Time Was Soft There works well not only for its sketch of the bookstore, but as a memoir. Mercer's honesty and self-reflexivity engage the reader, and his narrative frame offers a compelling enough hook: he's quit his job, given up his apartment, and left friends and family in urban Canada after being convincingly threatened by a career criminal he'd exposed in his writing. Given that, in doing so, he'd betrayed a commitment he'd made to this source, readers will not be surprised to learn later in the narrative that Mercer betrays some immaturity at a number of points throughout. He's unflinchingly honest about this immaturity and gradually discloses a pattern of foolish choices from adolescence onward; his honesty and willingness to take responsibility for his actions redeems the callowness somewhat for me. I'd recommend his memoir if only for a glimpse inside that fascinating shop at that particular transitional time.
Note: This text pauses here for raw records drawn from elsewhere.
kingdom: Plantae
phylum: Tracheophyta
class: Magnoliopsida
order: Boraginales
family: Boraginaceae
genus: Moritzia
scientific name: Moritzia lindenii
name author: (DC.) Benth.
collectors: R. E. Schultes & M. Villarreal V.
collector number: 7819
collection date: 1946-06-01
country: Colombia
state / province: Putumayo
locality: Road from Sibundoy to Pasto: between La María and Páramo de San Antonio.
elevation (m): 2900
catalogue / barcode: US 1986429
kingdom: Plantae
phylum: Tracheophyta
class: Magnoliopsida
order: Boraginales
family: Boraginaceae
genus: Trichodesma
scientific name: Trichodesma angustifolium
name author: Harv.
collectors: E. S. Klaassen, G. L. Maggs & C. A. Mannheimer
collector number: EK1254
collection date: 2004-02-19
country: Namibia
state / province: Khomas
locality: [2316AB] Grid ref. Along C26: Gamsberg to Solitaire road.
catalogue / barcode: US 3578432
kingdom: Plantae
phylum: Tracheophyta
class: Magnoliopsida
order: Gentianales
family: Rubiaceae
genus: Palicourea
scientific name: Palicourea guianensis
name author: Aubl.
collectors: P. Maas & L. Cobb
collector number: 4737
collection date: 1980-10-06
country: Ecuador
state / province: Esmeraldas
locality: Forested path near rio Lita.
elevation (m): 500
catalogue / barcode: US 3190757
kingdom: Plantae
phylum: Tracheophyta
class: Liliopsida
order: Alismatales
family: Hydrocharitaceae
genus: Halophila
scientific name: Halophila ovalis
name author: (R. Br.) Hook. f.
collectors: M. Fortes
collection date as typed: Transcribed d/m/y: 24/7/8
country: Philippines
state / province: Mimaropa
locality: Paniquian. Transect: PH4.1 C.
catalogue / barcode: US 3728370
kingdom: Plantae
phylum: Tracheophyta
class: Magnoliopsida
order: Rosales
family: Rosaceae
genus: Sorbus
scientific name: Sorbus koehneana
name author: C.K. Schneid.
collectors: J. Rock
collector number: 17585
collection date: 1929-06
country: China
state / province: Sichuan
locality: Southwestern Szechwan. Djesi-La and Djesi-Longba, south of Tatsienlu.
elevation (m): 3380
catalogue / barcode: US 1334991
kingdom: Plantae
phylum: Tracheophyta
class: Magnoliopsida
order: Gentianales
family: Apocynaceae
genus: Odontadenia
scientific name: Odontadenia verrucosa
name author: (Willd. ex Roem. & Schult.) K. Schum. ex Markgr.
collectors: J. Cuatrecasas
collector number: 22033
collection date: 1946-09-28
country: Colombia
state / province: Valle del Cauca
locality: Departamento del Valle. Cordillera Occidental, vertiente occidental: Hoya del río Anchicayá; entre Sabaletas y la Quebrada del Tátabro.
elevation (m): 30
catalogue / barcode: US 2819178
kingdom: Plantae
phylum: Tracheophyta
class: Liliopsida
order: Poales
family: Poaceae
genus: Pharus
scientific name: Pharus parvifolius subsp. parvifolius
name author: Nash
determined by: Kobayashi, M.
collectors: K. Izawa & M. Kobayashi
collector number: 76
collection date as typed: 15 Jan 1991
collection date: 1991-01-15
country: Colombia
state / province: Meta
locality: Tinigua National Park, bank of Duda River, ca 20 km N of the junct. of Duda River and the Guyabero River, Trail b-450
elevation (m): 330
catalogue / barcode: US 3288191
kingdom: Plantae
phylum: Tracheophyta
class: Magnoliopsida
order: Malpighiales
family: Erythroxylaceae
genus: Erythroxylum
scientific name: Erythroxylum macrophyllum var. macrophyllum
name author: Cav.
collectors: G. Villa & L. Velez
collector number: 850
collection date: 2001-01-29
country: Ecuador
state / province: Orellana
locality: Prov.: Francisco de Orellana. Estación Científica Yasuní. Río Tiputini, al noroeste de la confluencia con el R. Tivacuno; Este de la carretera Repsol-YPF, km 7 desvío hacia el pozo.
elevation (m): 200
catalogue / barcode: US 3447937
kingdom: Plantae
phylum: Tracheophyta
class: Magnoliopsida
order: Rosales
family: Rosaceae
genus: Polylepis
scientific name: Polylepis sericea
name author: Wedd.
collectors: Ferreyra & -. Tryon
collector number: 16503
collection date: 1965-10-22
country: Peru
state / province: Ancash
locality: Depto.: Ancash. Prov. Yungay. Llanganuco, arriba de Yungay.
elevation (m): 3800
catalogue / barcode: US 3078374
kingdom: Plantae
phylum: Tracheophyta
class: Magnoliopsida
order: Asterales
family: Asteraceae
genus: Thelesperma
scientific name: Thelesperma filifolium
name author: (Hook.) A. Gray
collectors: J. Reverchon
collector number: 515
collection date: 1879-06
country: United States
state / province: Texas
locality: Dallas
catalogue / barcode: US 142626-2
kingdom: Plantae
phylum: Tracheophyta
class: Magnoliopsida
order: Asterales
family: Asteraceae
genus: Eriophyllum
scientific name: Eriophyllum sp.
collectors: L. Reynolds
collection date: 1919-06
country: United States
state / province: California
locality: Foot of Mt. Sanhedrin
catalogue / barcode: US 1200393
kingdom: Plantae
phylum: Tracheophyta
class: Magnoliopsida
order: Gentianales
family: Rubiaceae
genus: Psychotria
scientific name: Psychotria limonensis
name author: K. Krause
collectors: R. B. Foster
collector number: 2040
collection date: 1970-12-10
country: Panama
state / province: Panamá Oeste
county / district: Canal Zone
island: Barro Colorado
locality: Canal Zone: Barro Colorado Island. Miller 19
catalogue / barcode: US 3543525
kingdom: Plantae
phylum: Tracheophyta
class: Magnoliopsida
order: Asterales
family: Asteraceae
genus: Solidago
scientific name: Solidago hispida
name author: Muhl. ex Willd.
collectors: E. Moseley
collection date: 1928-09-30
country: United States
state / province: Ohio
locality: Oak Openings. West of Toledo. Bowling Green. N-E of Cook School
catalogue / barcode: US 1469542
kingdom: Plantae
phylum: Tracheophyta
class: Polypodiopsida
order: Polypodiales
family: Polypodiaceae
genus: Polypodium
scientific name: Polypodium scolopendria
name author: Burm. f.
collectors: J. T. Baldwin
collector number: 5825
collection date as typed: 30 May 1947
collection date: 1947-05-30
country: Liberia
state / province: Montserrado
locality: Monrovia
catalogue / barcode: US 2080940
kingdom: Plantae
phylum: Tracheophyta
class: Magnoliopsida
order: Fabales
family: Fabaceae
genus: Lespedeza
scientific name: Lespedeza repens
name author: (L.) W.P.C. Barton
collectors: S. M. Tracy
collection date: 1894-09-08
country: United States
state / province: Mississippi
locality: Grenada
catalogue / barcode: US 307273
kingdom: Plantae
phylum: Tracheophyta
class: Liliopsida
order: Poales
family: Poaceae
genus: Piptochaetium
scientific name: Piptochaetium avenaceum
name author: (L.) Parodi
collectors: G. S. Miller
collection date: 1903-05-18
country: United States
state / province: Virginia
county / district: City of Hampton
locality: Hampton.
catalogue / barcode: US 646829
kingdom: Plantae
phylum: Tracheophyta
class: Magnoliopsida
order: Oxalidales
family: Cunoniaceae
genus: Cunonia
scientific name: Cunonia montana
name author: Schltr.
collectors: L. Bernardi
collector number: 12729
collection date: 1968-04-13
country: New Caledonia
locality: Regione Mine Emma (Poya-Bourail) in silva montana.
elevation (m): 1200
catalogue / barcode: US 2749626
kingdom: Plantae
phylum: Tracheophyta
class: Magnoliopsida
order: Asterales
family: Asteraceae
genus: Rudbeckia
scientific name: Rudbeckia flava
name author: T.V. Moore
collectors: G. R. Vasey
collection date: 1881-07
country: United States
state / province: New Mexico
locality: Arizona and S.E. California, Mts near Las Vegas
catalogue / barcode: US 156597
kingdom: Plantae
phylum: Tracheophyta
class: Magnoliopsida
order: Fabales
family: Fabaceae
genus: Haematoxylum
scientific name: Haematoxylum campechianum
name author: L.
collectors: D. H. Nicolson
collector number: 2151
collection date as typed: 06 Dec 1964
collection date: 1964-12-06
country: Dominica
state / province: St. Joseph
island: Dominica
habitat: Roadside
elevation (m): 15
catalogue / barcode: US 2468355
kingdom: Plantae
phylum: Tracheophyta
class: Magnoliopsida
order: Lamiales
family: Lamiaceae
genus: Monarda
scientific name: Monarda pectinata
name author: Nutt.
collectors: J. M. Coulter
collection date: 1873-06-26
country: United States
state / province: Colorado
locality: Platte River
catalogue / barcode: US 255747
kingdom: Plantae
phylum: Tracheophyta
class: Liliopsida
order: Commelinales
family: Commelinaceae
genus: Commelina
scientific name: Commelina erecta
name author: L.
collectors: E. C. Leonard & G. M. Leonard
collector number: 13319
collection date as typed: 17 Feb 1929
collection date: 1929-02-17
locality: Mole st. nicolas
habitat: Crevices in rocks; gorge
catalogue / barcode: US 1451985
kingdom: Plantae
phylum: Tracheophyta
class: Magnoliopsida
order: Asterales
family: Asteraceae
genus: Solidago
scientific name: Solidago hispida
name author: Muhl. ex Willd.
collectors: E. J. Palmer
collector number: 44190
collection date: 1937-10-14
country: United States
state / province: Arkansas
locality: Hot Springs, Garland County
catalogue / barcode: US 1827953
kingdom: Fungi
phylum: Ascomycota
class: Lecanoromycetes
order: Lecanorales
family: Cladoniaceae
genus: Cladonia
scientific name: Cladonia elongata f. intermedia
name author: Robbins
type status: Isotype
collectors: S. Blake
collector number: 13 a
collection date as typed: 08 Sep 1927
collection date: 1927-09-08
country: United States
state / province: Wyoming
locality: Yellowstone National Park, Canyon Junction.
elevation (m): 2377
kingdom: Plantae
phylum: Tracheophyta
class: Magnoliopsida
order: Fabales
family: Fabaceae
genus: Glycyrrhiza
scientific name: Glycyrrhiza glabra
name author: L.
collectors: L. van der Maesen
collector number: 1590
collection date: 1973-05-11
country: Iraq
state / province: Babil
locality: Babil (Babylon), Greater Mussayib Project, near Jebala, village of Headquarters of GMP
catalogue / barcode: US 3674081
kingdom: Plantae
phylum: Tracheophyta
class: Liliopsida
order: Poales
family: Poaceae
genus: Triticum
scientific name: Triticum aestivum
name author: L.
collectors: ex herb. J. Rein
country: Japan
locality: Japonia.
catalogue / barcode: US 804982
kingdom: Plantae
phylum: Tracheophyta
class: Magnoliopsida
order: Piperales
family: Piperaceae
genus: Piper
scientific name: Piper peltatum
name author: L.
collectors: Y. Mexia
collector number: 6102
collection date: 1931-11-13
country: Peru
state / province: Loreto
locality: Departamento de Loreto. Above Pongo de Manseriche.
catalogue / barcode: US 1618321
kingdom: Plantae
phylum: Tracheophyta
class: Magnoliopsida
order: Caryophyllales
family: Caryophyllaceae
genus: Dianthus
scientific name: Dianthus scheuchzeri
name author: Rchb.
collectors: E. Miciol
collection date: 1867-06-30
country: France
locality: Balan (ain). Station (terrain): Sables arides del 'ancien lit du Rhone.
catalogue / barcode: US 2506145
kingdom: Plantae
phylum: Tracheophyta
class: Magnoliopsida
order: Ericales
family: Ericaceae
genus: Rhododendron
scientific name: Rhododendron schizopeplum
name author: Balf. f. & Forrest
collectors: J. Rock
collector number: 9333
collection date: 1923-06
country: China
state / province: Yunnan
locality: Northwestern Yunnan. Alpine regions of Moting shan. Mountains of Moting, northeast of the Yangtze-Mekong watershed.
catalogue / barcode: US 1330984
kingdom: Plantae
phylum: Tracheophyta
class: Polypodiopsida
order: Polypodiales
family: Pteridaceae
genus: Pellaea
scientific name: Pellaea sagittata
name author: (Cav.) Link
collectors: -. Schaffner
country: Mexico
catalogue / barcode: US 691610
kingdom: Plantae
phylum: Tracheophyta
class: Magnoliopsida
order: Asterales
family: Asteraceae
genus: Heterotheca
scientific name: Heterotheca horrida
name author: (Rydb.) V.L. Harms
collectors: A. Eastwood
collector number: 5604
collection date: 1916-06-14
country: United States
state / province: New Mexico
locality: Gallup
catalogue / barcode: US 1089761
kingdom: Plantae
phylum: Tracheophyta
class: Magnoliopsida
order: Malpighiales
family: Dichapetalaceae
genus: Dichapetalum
This post has turned into something much longer than I'd intended, and before it becomes yet another self-imposed obligation that I'm struggling to finish, let me end it here. Have you read either of these travel memoirs? Do you enjoy the genre? And if so, have you read any great memoirs lately (and they don't need to be about France) that you'd care to recommend? And a few last questions about reading in general: do you struggle sometimes with a sense of obligation to finish books you've lost interest in? or have you given yourself permission to let them go? do you try to impose some rigour on your reading or to prefer to be driven simply by pleasure? No wrong answers, of course, I'm just curious about our reading habits.